Edward Snell

Personal information
- Full name: Edward Snell
- Born: 22 April 1906 Hove, Sussex, England
- Died: 6 September 1973 (aged 67) Hove, Sussex, England
- Batting: Right-handed
- Bowling: Right-arm slow

Domestic team information
- 1927–1928: Sussex

Career statistics
| Competition | First-class |
| Matches | 3 |
| Runs scored | 13 |
| Batting average | 4.33 |
| 100s/50s | –/– |
| Top score | 13 |
| Balls bowled | – |
| Wickets | – |
| Bowling average | – |
| 5 wickets in innings | – |
| 10 wickets in match | – |
| Best bowling | – |
| Catches/stumpings | 1/– |

Medal record
Men's squash
British Amateur Championships
| Silver medal – second place | 1932 | singles |
| Silver medal – second place | 1935 | singles |
| Silver medal – second place | 1936 | singles |
- Source: Cricinfo, 30 November 2011

= Edward Snell (cricketer) =

English cricketer

Edward Snell (22 April 1906 - 6 September 1973) was an English cricketer and squash player.

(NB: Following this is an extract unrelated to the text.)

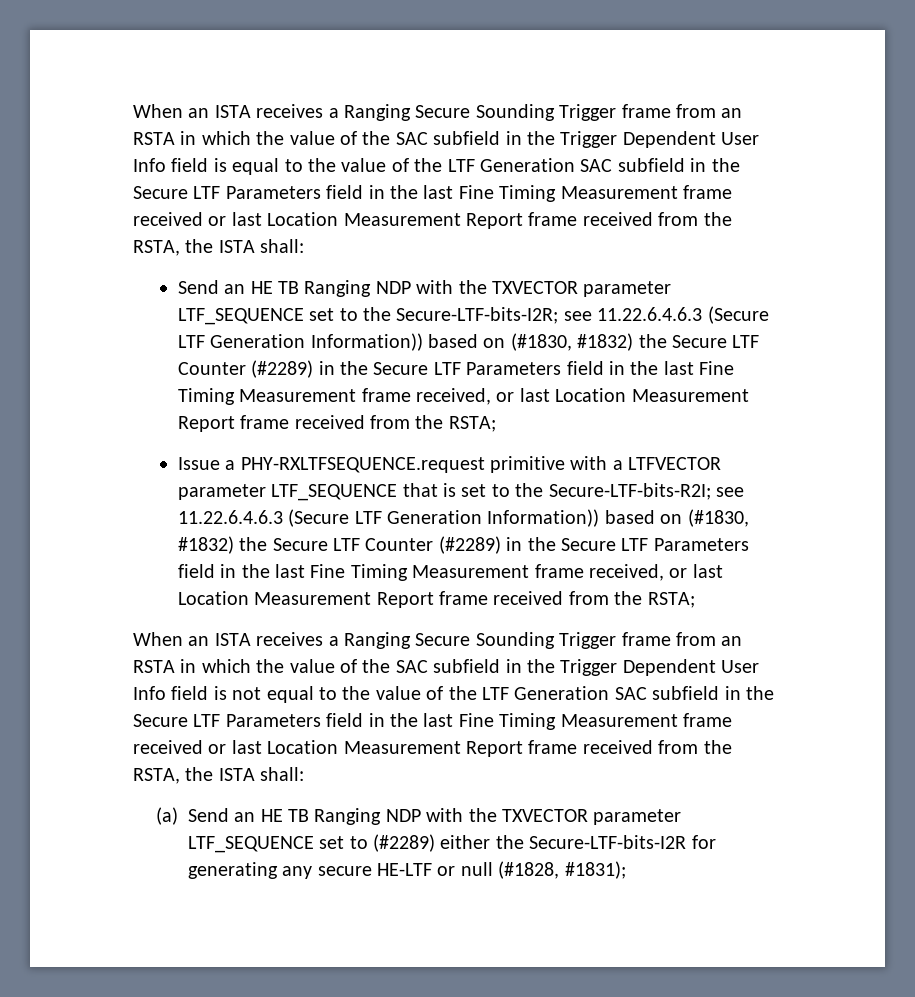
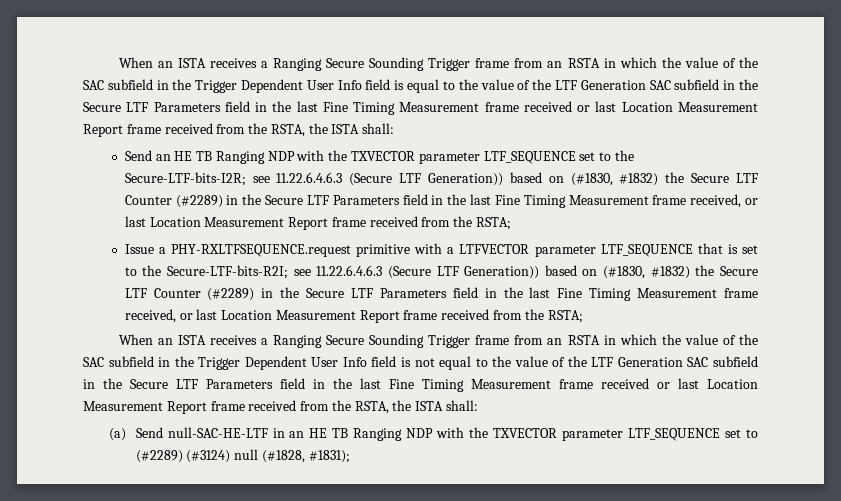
[210,333,423,351] Generation Information)) -> [427,173,503,186] Generation))
[386,509,600,527] Generation Information)) -> [464,266,540,279] Generation))
(229, 815) none -> [167,427,285,438] null-SAC-HE-LTF in
[440,835,716,849] [187,862,456,879] either the Secure-LTF-bits-I2R for generating any secure HE-LTF or -> [186,450,231,463] (#3124)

Snell was a right-handed batsman who bowled right-arm slow.

== Biography ==
He was born at Hove, Sussex, educated at Winchester College. and studied at the University of Oxford.

Snell made three first-class appearances for Sussex, two in the 1927 County Championship against Worcestershire and Glamorgan, and one against Leicestershire in the 1928 County Championship. In his three first-class matches, he scored just 13 runs at an average of 4.33, with a high score of 13.

After his Sussex cricket days he played squash and was three-times the runner-up at the British Amateur Squash Championships behind the Egyptian Amr Bey in 1932, 1935 and 1936.

Snell was a teacher at Mowden School, Brighton and played for the Jesters Squash Club. He Represented Great Britain and captained the first British international team to tour the United States following two previous private British tours by Colonel Drysdale in 1924 and Victor Cazalet in 1927. The 1934 team consisted of Guy Jameson of the Royal Engineers, G. D'Oyly Sheppard, Derek B. Adams, John A. Gillies and Theodore H. Drysdale.

He died at the town of his birth on 6 September 1973.